Contoh yang lebih sederhana lagi, mungkin masing-masing dari kita juga pernah melakukan perlakuan berbeda kepada orang-orang tertentu. Sebagai contoh dari kaum lelaki misalnya. Mungkin, para lelaki pernah memberi perlakuan berbeda terhadap teman perempuannya karena kecantikannya. Seperti lebih ramah dan bersahabat pada teman perempuan yang masuk kategori cantik. Sementara buat yang biasa-biasa saja atau tidak cantik sama sekali justru lebih cuek. Btw, definisi cantik/ganteng itu sebenarnya mutlak. Yang biasa-biasa saja justru yang relatif. Walaupun banyak yang bilang definisi cantik/ganteng itu relatif, tapi tetap saja cantik/ganteng relatif itu ada standarnya. Koq jadi ngomongin cantik dan ganteng ya? Pokoknya, intinya, kita pasti pernah lah memberi perlakuan berbeda kepada orang-orang. Entah alasan atau modusnya apa. Entah disadari ataupun tidak.
Dari uraian yang telah saya ketik sampai sepanjang ini, ada satu benang merah yang bisa ditarik tentang diskriminasi.

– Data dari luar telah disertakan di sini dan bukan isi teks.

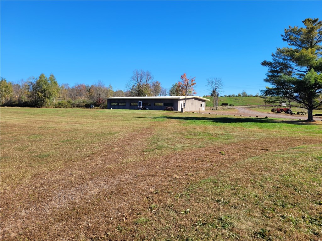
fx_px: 242
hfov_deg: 67.3
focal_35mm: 26
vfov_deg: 53.1
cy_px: 120
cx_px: 161
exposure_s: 1/1641
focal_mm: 5.4
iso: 40
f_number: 1.8
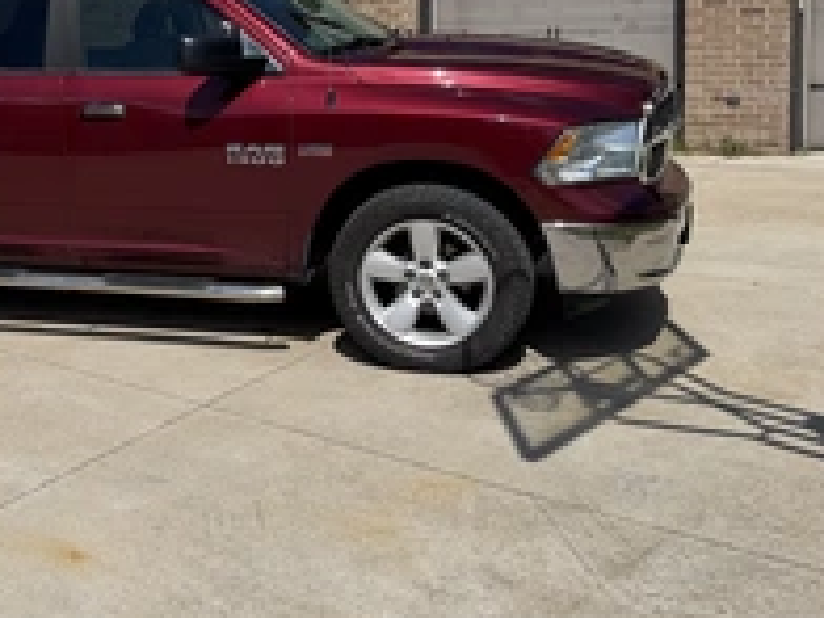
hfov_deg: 37.3
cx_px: 143
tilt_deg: -2.3
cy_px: 168
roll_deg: +0.9
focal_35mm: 49
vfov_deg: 29.3
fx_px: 1166
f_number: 1.78
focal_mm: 6.76
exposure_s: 1/9091
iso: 80
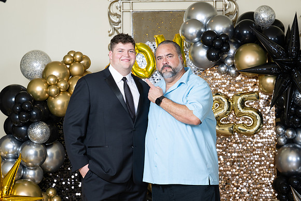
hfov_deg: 17.1
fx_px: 1004
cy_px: 100
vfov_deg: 11.4
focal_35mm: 120
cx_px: 150
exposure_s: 1/100
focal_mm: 120
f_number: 8
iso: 320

Baik dari contoh serius dan kompleks maupun dari contoh sederhana seperti diatas, semuanya mempunyai kesamaan. Yakni membeda-bedakan sesuatu atas sebuah dasar latar belakang. Latar belakang disini bisa dalam berbagai bentuk. Bisa agama, ras, warna kulit, status sosial/ekonomi, profesi, penampilan fisik, dsb. Jadi, kecenderungan membeda-bedakan inilah yang sesungguhnya menjadi bibit-bibit terjadinya diskriminasi. Mungkin, terlalu kecil ketika menyebut seorang pedagang yang melakukan pelayanan berbeda kepada pembelinya, guru yang memberikan perlakuan spesial kepada muri-murid kesayangannya atau kita-kita yang (mungkin) masih suka memperlakukan berbeda orang-orang berdasarkan penampilan fisiknya, sebagai bentuk diskriminasi. Ya, mungkin hal-hal seperti itu terlalu kecil untuk disebut sebuah diskriminasi. Tapi bukankah setiap hal yang besar selalu berawal dari hal yang kecil?
Dengan kata lain, diskriminasi ini akan selalu terjadi. Akan selalu ada. Baik dalam lingkup yang kecil ataupun besar. Skala yang kecil maupun besar. Baik antar pribadi maupun kelompok. Karena manusia memang punya kecenderungan untuk membeda-bedakan manusia yang lainnya. Sebuah sifat alamiah yang cukup sulit untuk dihilangkan. Maka, selama manusia (yaitu kita) masih selalu membedak-bedakan manusia yang lainnya, baik dari segi ras, agama, budaya, jenis kelamin, profesi, latar belakang, status sosial, dan berbagai alasan latar belakang lainnya, maka selama itu pula diskriminasi akan selalu ada mengiringinya.